In a statement, the former journalist said he regretted going public with his frustrations about the party's fortunes on election day, after the 'purple revolution' failed to deliver more than a single Westminster seat.
"I would like to apologise directly to Nigel for the phrase 'snarling, thin-skinned and aggressive'," he wrote.
"This was a fragment of a wider passage about perceptions and is not what I think of him. Nonetheless, I should have known better than anyone what use would be made of phrases that were both unkind and unfair.
"I am proud of what we achieved in the general election and am only sorry to have succumbed, as Roger (Helmer) put it with such impressive understatement, to public remarks that were 'unhelpful'. I think it appropriate to stand down as economic spokesman, which I have done.
"I hope in the months ahead to be of use to the great campaign to persuade the British people to leave the EU, which is after all what brought me into politics in the first place."
Farage has since released a statement, and hailed his party colleague as an "honourable man".
He said: "Patrick O'Flynn came in person to tell me he had realised that he had made a mistake and, being the honourable man that he is, tendered his resignation as UKIP Economics Spokesman.
"I accepted his resignation with some sadness, not least because he is very able and has been a great asset to the team.
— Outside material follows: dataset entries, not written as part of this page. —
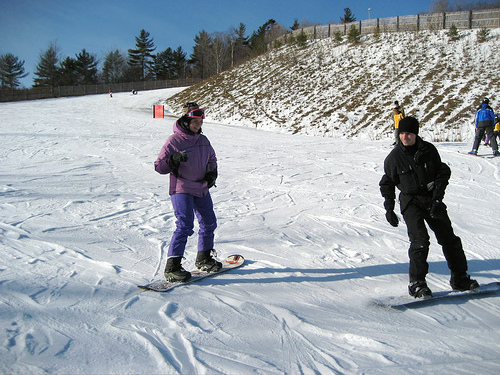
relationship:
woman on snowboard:
[170, 105, 226, 248] [141, 241, 252, 307]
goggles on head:
[184, 104, 220, 129] [184, 94, 227, 138]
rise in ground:
[144, 91, 178, 120] [66, 76, 245, 155]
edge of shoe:
[449, 269, 480, 293] [450, 261, 480, 296]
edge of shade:
[247, 253, 310, 280] [244, 255, 372, 290]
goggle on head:
[176, 106, 222, 123] [184, 94, 227, 138]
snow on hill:
[62, 145, 491, 371] [255, 43, 436, 134]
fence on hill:
[305, 8, 408, 36] [255, 43, 436, 134]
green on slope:
[256, 33, 341, 79] [270, 22, 434, 138]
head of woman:
[184, 94, 227, 138] [154, 102, 224, 284]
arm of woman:
[155, 138, 188, 173] [154, 102, 224, 284]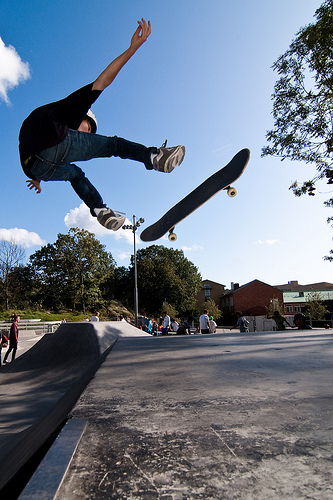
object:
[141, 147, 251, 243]
skateboard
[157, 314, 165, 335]
person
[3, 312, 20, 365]
person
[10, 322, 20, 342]
shirt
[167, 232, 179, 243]
wheel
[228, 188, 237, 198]
wheel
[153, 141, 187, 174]
shoe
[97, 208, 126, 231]
shoe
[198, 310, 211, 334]
person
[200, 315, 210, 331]
shirt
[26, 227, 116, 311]
tree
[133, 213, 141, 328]
pole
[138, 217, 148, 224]
light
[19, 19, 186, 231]
skater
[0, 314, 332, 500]
park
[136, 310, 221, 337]
people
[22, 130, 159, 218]
jeans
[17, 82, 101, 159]
shirt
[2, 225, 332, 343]
background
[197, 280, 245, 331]
house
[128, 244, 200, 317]
tree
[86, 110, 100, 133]
helmet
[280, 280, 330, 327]
building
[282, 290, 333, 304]
roof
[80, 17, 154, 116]
arm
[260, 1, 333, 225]
tree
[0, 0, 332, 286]
sky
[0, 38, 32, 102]
cloud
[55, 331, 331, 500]
concrete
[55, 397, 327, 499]
stain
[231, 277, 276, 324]
building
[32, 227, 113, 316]
leaves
He continues to be a committed UKIP member and MEP."
Suzanne Evans, the party's deputy chairman and 2015 manifesto chief, was also quick to respond to the former spokesman's letter, saying: "Patrick O'Flynn is one of Ukip's hardest working MEPs.
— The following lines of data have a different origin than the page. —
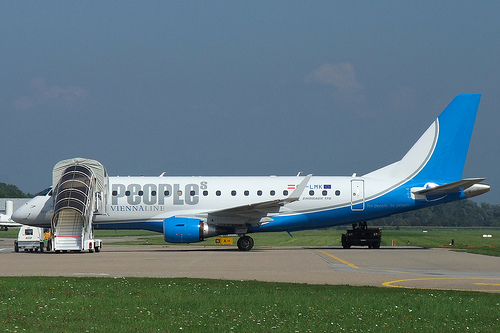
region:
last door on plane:
[348, 178, 365, 211]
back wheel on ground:
[236, 236, 253, 251]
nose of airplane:
[10, 203, 27, 225]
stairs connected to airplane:
[51, 155, 102, 253]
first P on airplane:
[110, 181, 125, 203]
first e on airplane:
[127, 183, 140, 205]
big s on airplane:
[197, 180, 207, 191]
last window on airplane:
[333, 187, 339, 195]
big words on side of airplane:
[110, 180, 210, 205]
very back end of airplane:
[462, 175, 487, 195]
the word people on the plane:
[106, 177, 248, 217]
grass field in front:
[48, 276, 85, 309]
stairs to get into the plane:
[61, 166, 127, 273]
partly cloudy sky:
[88, 47, 375, 167]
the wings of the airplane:
[209, 196, 404, 255]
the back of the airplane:
[399, 68, 496, 203]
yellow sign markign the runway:
[211, 235, 236, 247]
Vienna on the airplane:
[111, 205, 176, 220]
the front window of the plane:
[25, 181, 55, 203]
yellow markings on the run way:
[399, 272, 476, 296]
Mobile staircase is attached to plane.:
[38, 153, 111, 255]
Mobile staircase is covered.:
[48, 152, 108, 253]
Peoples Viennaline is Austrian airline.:
[108, 177, 211, 215]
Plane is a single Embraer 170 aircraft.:
[5, 85, 498, 264]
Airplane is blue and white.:
[6, 87, 498, 269]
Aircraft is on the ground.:
[6, 84, 492, 260]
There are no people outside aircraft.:
[2, 90, 499, 292]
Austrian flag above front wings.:
[285, 180, 300, 191]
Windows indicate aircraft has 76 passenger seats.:
[106, 186, 351, 201]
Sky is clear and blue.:
[1, 1, 498, 209]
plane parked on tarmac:
[7, 87, 489, 264]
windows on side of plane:
[133, 184, 260, 203]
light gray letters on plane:
[108, 178, 201, 210]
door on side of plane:
[339, 170, 371, 217]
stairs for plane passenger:
[49, 197, 92, 254]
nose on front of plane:
[9, 193, 45, 230]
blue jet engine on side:
[159, 210, 199, 246]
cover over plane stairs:
[55, 167, 92, 219]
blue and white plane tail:
[391, 86, 488, 184]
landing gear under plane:
[226, 225, 267, 258]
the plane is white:
[13, 75, 495, 252]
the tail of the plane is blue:
[353, 72, 495, 247]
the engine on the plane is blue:
[158, 212, 207, 242]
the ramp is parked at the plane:
[43, 163, 110, 251]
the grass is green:
[0, 219, 499, 331]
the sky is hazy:
[5, 8, 497, 196]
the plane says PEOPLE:
[108, 182, 205, 212]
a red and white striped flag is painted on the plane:
[286, 183, 298, 192]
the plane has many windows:
[114, 186, 346, 198]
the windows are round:
[113, 182, 346, 199]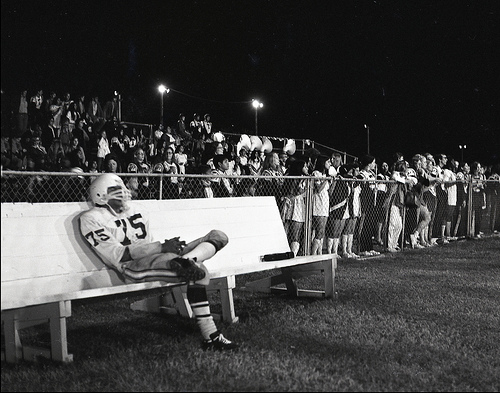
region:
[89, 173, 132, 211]
Man wearing white helmet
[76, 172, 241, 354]
Man relaxing sitting on bench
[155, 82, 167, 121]
Light poles at background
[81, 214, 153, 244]
Number 75 written on jersey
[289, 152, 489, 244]
Spectator watching behind fence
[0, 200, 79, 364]
wooden bench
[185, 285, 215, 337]
Man wearing long socks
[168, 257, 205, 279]
man wearing spike shoes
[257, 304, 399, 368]
maintained grass lawn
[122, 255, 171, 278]
Man wearing stripe shorts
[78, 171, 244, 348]
football player sitting on a bench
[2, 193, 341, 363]
white wooden bench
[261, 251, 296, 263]
black umbrella on top of bench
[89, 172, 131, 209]
football player wearing a white helmet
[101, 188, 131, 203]
face guard on helmet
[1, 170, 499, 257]
chain link fence behind bench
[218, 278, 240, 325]
wooden legs under bench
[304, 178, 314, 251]
metal post supporting fence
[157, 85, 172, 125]
lights behind stands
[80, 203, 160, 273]
football player wearing a white jersey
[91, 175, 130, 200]
The helmet the player is wearing.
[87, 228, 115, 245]
The number 75 on the player's sleeve.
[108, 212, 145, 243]
The number 75 on the front of the player's shirt.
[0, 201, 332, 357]
The bench the player is sitting on.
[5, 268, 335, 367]
The legs of the bench.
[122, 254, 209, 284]
The pants the player is wearing.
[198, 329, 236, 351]
The player's left cleat.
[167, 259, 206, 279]
The player's right cleat.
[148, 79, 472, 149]
The lights in the distance.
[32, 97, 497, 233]
The people behind the player.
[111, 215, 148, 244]
Larger number 75 on a jersey.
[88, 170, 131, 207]
White helmet on player 75.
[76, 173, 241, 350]
A player in white helmet and number 75 on a bench.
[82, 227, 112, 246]
Smaller number 75 on the players arm.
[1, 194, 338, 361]
A long white wooden bench.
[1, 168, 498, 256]
Chain link fence seperating the people from the field.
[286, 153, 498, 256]
All the people lined up at the fence.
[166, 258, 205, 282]
Black cleat on number 75 that is not touching the ground.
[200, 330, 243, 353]
Black and white cleat on number 75 that's on the ground.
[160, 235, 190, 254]
Hands of number 75.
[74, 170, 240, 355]
a football player sitting alone on a bench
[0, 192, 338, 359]
a long white bench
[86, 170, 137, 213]
a white helmet on a football player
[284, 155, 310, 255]
a girl leaning on a fence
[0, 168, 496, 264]
a chain link fence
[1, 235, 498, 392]
the sideline of a football field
"He has been an excellent economics spokesman and made valuable and professional contributions to our manifesto and our General Election campaign. I'm very sorry indeed to see him step down from his spokesman role."
O'Flynn's resignation will potentially leave Douglas Carswell, and those who called on Farage to take a "break" from the party leadership, more isolated.
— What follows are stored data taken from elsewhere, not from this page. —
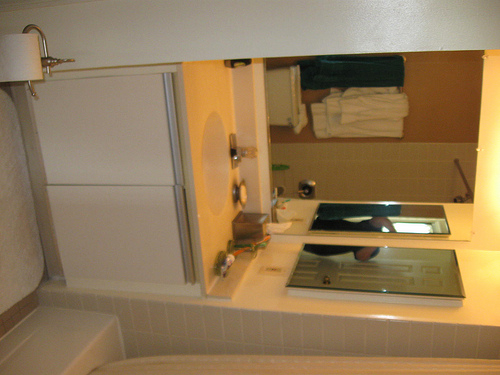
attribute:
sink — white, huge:
[178, 59, 260, 302]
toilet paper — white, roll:
[0, 31, 46, 84]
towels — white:
[308, 58, 401, 145]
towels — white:
[309, 89, 410, 146]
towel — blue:
[295, 56, 404, 91]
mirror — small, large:
[262, 52, 489, 246]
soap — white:
[240, 185, 248, 205]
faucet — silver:
[229, 133, 255, 179]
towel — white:
[337, 93, 409, 123]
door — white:
[28, 71, 189, 189]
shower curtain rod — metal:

Party donor Arron Banks last week led calls for Carswell, Evans and O’Flynn to leave the party.
In an interview with The Telegraph on Friday, Farage said: “I am drawing a line under bickering or briefing – I am not having any more of it. Enough’s enough.
“If that means I have to move into a slightly autocratic mode, and say if anyone is caught briefing behind anyone’s backs after what we have gone through over the past three days will be removed."
Senior UKIP sources warned last week that O’Flynn would lose his economics brief and be told to work his way back to the top.
After Farage was reinstated by the NEC as party leader following his promised resignation, open party warfare commenced, with several senior Ukip figures calling for his resignation, while others lined up to defend him - and two key officials lost their jobs.